January 7, 2013
The U.S. Library of Congress is well on its way toward creating an archive of more than 170 billion tweets.
The Library has amassed all public tweets — 21 billion of them — from 2006 to 2010 courtesy of Twitter. The government agency also has secured the 150 billion public tweets posted since then.
The goal is to create a secure, sustainable process for receiving and safeguarding a constant stream of tweets through present day as well as to fashion a structure for organizing the entire archive by date.
“This month, all those objectives will be completed,” said the Library’s director of communications, Gayle Osterberg in a blog post. “We now have an archive of approximately 170 billion tweets and growing. The volume of tweets the Library receives each day has grown from 140 million beginning in February 2011 to nearly half a billion tweets each day as of October 2012.”
With roughly 500 million tweets appearing in Twitter’s public feed each day, archiving will be no small feat.
The current focus, Osterberg said, is addressing the considerable technology challenges to make the archive completely accessible to researchers.
“Twitter is a new kind of collection for the Library of Congress but an important one to its mission,” she said. “As society turns to social media as a primary method of communication and creative expression, social media is supplementing, and in some cases supplanting, letters, journals, serial publications and other sources routinely collected by research libraries.
“Although the Library has been building and stabilizing the archive and has not yet offered researchers access, we have nevertheless received approximately 400 inquiries from researchers all over the world. Some broad topics of interest expressed by researchers run from patterns in the rise of citizen journalism and elected officials’ communications to tracking vaccination rates and predicting stock market activity.”

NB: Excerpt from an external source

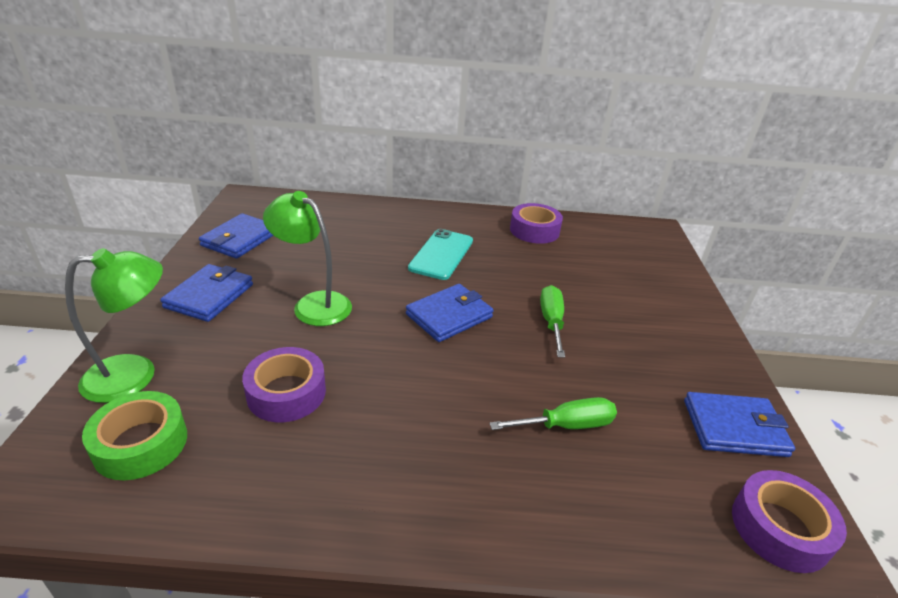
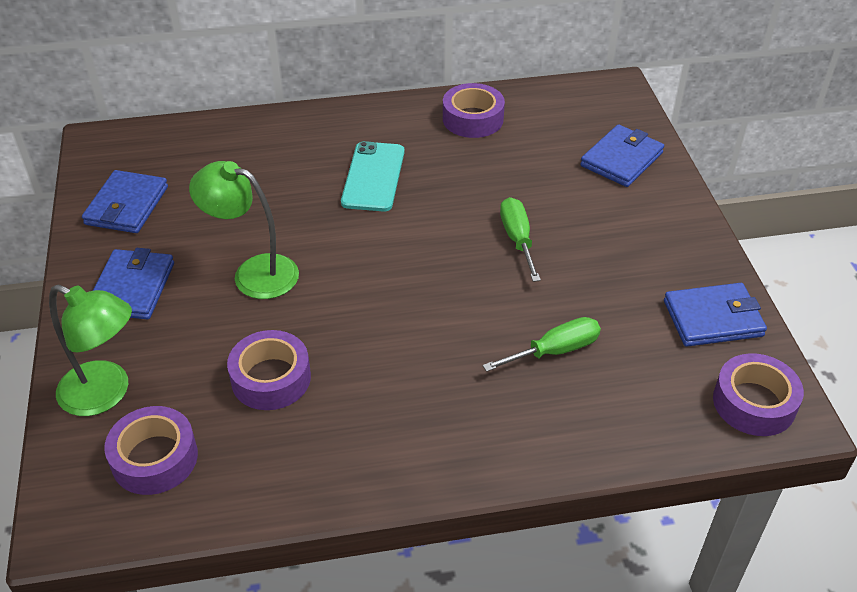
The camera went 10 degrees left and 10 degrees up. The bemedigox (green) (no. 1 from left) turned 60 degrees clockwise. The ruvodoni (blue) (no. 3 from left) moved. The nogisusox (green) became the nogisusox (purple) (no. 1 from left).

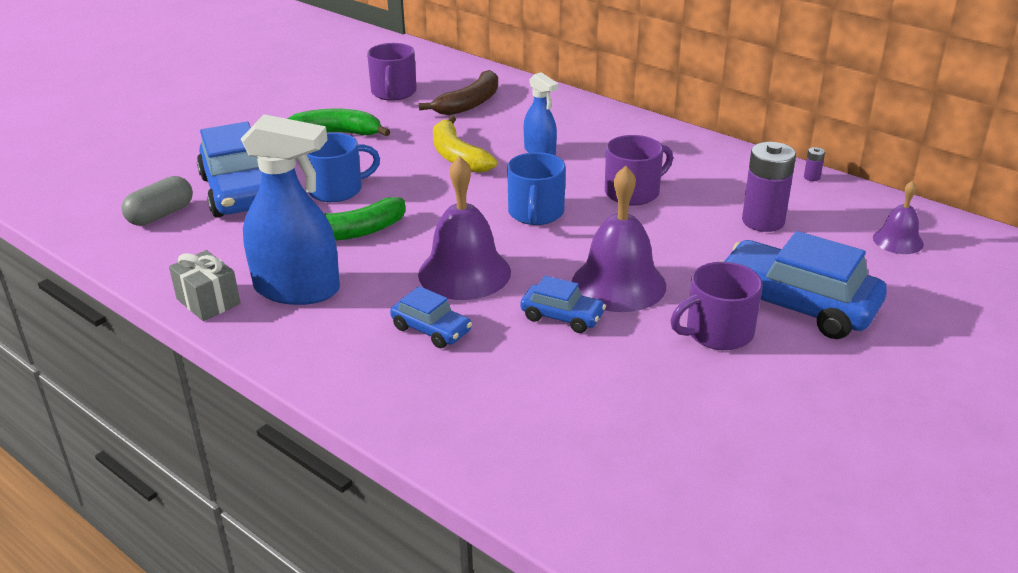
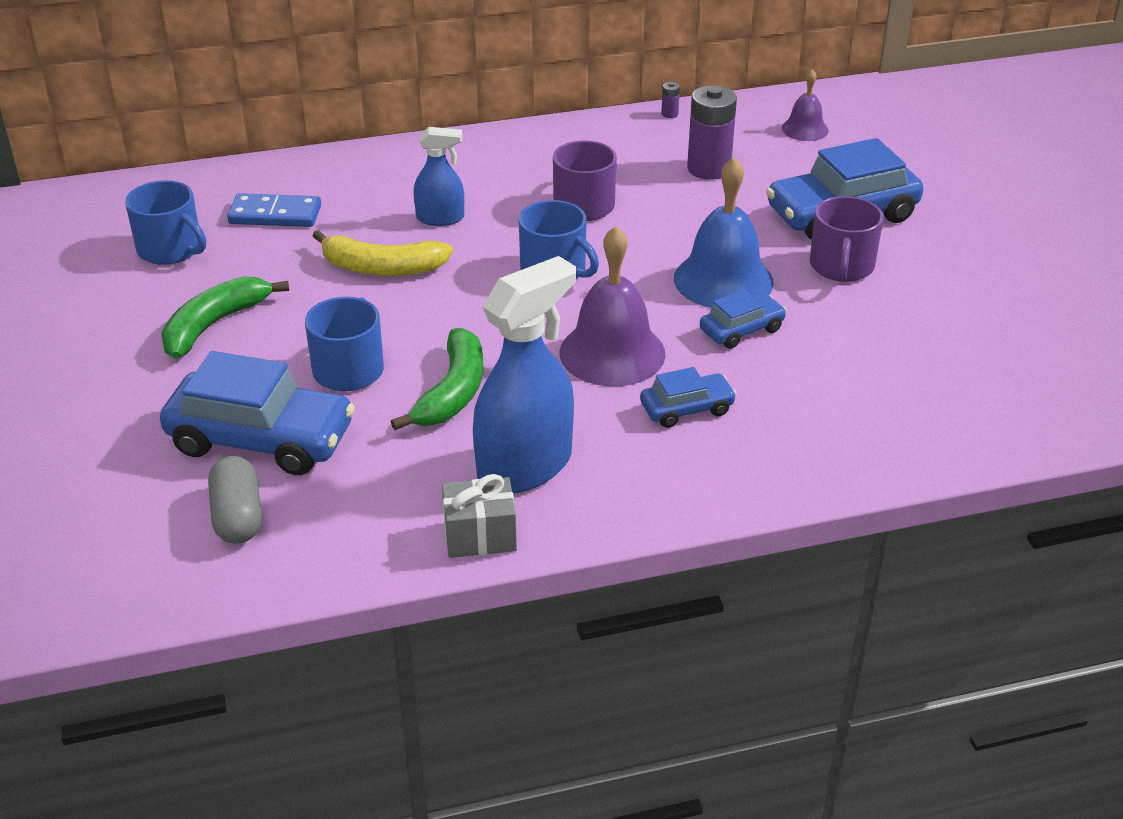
The camera went 55 degrees left and 5 degrees up. The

Although the Library of Congress has not laid out exactly how the ongoing archive will be used, the agency has written a white paper [PDF] that summarizes its work to-date and outlines its current progress and challenges.
The white paper indicated the agency has two full copies of the archive of 170 billion tweets — this archive consists of roughly 133 Terabytes of data. The white paper stated each tweet contains about 50 accompanying metdata fields.